Records from a dataset
──────

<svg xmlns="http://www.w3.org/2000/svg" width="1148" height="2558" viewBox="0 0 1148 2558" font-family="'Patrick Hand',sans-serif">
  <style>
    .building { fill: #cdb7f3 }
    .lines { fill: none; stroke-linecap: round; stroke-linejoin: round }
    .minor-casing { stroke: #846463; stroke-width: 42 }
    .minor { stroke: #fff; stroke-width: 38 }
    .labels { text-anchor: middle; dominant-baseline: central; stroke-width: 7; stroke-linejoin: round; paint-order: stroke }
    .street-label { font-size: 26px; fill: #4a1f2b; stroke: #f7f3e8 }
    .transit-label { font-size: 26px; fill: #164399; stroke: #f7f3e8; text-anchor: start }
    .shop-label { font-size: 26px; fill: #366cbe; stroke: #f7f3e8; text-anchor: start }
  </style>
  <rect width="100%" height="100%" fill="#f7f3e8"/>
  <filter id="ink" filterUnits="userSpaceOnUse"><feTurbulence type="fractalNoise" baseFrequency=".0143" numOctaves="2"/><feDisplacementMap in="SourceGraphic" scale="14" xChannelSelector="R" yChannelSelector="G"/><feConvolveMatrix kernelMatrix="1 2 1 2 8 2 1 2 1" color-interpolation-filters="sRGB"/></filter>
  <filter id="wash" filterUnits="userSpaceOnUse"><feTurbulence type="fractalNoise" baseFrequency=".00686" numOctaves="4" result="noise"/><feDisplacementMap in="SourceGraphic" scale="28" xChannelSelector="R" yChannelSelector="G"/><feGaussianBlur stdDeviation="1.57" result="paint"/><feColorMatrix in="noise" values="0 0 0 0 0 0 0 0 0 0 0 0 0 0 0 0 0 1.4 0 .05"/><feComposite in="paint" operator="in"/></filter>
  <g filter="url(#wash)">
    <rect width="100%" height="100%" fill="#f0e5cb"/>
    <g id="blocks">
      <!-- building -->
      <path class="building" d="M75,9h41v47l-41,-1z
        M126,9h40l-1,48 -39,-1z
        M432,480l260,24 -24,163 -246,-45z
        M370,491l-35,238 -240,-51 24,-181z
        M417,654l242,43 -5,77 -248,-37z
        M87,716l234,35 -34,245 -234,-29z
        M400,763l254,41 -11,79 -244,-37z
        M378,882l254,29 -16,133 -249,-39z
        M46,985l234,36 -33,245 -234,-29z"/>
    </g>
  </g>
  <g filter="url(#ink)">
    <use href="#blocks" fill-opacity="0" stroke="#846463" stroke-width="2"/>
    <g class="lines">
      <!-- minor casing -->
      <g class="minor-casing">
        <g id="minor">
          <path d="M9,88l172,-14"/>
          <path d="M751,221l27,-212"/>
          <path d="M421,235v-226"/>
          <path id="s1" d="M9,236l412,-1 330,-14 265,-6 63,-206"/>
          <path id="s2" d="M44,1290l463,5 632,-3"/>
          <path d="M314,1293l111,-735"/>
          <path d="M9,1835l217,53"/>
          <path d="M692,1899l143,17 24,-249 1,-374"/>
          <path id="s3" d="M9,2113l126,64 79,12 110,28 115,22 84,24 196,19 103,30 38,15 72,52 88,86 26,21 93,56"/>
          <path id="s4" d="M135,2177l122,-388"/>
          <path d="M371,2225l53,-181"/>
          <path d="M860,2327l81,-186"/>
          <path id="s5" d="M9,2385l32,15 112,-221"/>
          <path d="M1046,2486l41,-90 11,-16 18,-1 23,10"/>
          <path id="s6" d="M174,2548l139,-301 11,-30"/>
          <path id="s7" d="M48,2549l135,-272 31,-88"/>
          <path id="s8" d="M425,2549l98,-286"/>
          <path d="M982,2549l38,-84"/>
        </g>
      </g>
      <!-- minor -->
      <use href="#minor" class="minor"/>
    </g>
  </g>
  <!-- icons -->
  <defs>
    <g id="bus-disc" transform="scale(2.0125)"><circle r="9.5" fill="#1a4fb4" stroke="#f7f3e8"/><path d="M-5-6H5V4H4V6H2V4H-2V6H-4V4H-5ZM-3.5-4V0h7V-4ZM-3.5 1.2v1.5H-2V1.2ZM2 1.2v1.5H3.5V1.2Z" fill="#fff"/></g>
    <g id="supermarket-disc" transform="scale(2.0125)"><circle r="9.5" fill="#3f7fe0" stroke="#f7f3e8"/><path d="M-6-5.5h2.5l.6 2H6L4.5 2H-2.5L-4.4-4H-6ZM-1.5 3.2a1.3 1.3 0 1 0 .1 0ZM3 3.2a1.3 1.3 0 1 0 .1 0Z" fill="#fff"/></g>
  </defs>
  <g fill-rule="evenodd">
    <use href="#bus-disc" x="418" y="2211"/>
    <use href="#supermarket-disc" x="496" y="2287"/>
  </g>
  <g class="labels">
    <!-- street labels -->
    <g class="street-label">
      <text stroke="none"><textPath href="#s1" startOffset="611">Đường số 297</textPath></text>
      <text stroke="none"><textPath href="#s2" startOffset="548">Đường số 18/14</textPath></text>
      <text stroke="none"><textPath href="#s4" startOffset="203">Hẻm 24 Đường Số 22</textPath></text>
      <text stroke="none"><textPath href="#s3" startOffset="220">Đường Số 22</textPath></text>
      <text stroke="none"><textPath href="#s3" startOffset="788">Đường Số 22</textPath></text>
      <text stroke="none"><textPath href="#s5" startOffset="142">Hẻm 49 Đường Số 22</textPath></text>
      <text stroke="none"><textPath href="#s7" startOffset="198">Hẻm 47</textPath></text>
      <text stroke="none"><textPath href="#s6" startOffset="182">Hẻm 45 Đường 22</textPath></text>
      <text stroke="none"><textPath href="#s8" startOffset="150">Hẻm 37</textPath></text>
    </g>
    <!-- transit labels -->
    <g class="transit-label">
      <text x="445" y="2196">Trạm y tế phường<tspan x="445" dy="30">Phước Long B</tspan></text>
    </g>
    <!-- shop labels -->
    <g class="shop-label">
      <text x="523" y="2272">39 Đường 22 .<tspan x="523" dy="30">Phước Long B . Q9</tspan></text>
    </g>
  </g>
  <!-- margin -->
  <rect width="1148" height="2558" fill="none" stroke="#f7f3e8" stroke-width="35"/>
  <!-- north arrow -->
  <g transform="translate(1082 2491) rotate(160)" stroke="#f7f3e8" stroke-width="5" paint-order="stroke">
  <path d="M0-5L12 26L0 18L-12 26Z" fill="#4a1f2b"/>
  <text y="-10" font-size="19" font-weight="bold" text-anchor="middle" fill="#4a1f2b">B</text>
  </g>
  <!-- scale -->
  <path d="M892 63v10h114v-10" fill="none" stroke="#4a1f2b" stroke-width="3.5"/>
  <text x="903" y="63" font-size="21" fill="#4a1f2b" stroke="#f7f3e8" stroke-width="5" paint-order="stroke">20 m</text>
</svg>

──────

Directions
Each line must be given again exactly as written above.

Response to this exercise
<svg xmlns="http://www.w3.org/2000/svg" width="1148" height="2558" viewBox="0 0 1148 2558" font-family="'Patrick Hand',sans-serif">
  <style>
    .building { fill: #cdb7f3 }
    .lines { fill: none; stroke-linecap: round; stroke-linejoin: round }
    .minor-casing { stroke: #846463; stroke-width: 42 }
    .minor { stroke: #fff; stroke-width: 38 }
    .labels { text-anchor: middle; dominant-baseline: central; stroke-width: 7; stroke-linejoin: round; paint-order: stroke }
    .street-label { font-size: 26px; fill: #4a1f2b; stroke: #f7f3e8 }
    .transit-label { font-size: 26px; fill: #164399; stroke: #f7f3e8; text-anchor: start }
    .shop-label { font-size: 26px; fill: #366cbe; stroke: #f7f3e8; text-anchor: start }
  </style>
  <rect width="100%" height="100%" fill="#f7f3e8"/>
  <filter id="ink" filterUnits="userSpaceOnUse"><feTurbulence type="fractalNoise" baseFrequency=".0143" numOctaves="2"/><feDisplacementMap in="SourceGraphic" scale="14" xChannelSelector="R" yChannelSelector="G"/><feConvolveMatrix kernelMatrix="1 2 1 2 8 2 1 2 1" color-interpolation-filters="sRGB"/></filter>
  <filter id="wash" filterUnits="userSpaceOnUse"><feTurbulence type="fractalNoise" baseFrequency=".00686" numOctaves="4" result="noise"/><feDisplacementMap in="SourceGraphic" scale="28" xChannelSelector="R" yChannelSelector="G"/><feGaussianBlur stdDeviation="1.57" result="paint"/><feColorMatrix in="noise" values="0 0 0 0 0 0 0 0 0 0 0 0 0 0 0 0 0 1.4 0 .05"/><feComposite in="paint" operator="in"/></filter>
  <g filter="url(#wash)">
    <rect width="100%" height="100%" fill="#f0e5cb"/>
    <g id="blocks">
      <!-- building -->
      <path class="building" d="M75,9h41v47l-41,-1z
        M126,9h40l-1,48 -39,-1z
        M432,480l260,24 -24,163 -246,-45z
        M370,491l-35,238 -240,-51 24,-181z
        M417,654l242,43 -5,77 -248,-37z
        M87,716l234,35 -34,245 -234,-29z
        M400,763l254,41 -11,79 -244,-37z
        M378,882l254,29 -16,133 -249,-39z
        M46,985l234,36 -33,245 -234,-29z"/>
    </g>
  </g>
  <g filter="url(#ink)">
    <use href="#blocks" fill-opacity="0" stroke="#846463" stroke-width="2"/>
    <g class="lines">
      <!-- minor casing -->
      <g class="minor-casing">
        <g id="minor">
          <path d="M9,88l172,-14"/>
          <path d="M751,221l27,-212"/>
          <path d="M421,235v-226"/>
          <path id="s1" d="M9,236l412,-1 330,-14 265,-6 63,-206"/>
          <path id="s2" d="M44,1290l463,5 632,-3"/>
          <path d="M314,1293l111,-735"/>
          <path d="M9,1835l217,53"/>
          <path d="M692,1899l143,17 24,-249 1,-374"/>
          <path id="s3" d="M9,2113l126,64 79,12 110,28 115,22 84,24 196,19 103,30 38,15 72,52 88,86 26,21 93,56"/>
          <path id="s4" d="M135,2177l122,-388"/>
          <path d="M371,2225l53,-181"/>
          <path d="M860,2327l81,-186"/>
          <path id="s5" d="M9,2385l32,15 112,-221"/>
          <path d="M1046,2486l41,-90 11,-16 18,-1 23,10"/>
          <path id="s6" d="M174,2548l139,-301 11,-30"/>
          <path id="s7" d="M48,2549l135,-272 31,-88"/>
          <path id="s8" d="M425,2549l98,-286"/>
          <path d="M982,2549l38,-84"/>
        </g>
      </g>
      <!-- minor -->
      <use href="#minor" class="minor"/>
    </g>
  </g>
  <!-- icons -->
  <defs>
    <g id="bus-disc" transform="scale(2.0125)"><circle r="9.5" fill="#1a4fb4" stroke="#f7f3e8"/><path d="M-5-6H5V4H4V6H2V4H-2V6H-4V4H-5ZM-3.5-4V0h7V-4ZM-3.5 1.2v1.5H-2V1.2ZM2 1.2v1.5H3.5V1.2Z" fill="#fff"/></g>
    <g id="supermarket-disc" transform="scale(2.0125)"><circle r="9.5" fill="#3f7fe0" stroke="#f7f3e8"/><path d="M-6-5.5h2.5l.6 2H6L4.5 2H-2.5L-4.4-4H-6ZM-1.5 3.2a1.3 1.3 0 1 0 .1 0ZM3 3.2a1.3 1.3 0 1 0 .1 0Z" fill="#fff"/></g>
  </defs>
  <g fill-rule="evenodd">
    <use href="#bus-disc" x="418" y="2211"/>
    <use href="#supermarket-disc" x="496" y="2287"/>
  </g>
  <g class="labels">
    <!-- street labels -->
    <g class="street-label">
      <text stroke="none"><textPath href="#s1" startOffset="611">Đường số 297</textPath></text>
      <text stroke="none"><textPath href="#s2" startOffset="548">Đường số 18/14</textPath></text>
      <text stroke="none"><textPath href="#s4" startOffset="203">Hẻm 24 Đường Số 22</textPath></text>
      <text stroke="none"><textPath href="#s3" startOffset="220">Đường Số 22</textPath></text>
      <text stroke="none"><textPath href="#s3" startOffset="788">Đường Số 22</textPath></text>
      <text stroke="none"><textPath href="#s5" startOffset="142">Hẻm 49 Đường Số 22</textPath></text>
      <text stroke="none"><textPath href="#s7" startOffset="198">Hẻm 47</textPath></text>
      <text stroke="none"><textPath href="#s6" startOffset="182">Hẻm 45 Đường 22</textPath></text>
      <text stroke="none"><textPath href="#s8" startOffset="150">Hẻm 37</textPath></text>
    </g>
    <!-- transit labels -->
    <g class="transit-label">
      <text x="445" y="2196">Trạm y tế phường<tspan x="445" dy="30">Phước Long B</tspan></text>
    </g>
    <!-- shop labels -->
    <g class="shop-label">
      <text x="523" y="2272">39 Đường 22 .<tspan x="523" dy="30">Phước Long B . Q9</tspan></text>
    </g>
  </g>
  <!-- margin -->
  <rect width="1148" height="2558" fill="none" stroke="#f7f3e8" stroke-width="35"/>
  <!-- north arrow -->
  <g transform="translate(1082 2491) rotate(160)" stroke="#f7f3e8" stroke-width="5" paint-order="stroke">
  <path d="M0-5L12 26L0 18L-12 26Z" fill="#4a1f2b"/>
  <text y="-10" font-size="19" font-weight="bold" text-anchor="middle" fill="#4a1f2b">B</text>
  </g>
  <!-- scale -->
  <path d="M892 63v10h114v-10" fill="none" stroke="#4a1f2b" stroke-width="3.5"/>
  <text x="903" y="63" font-size="21" fill="#4a1f2b" stroke="#f7f3e8" stroke-width="5" paint-order="stroke">20 m</text>
</svg>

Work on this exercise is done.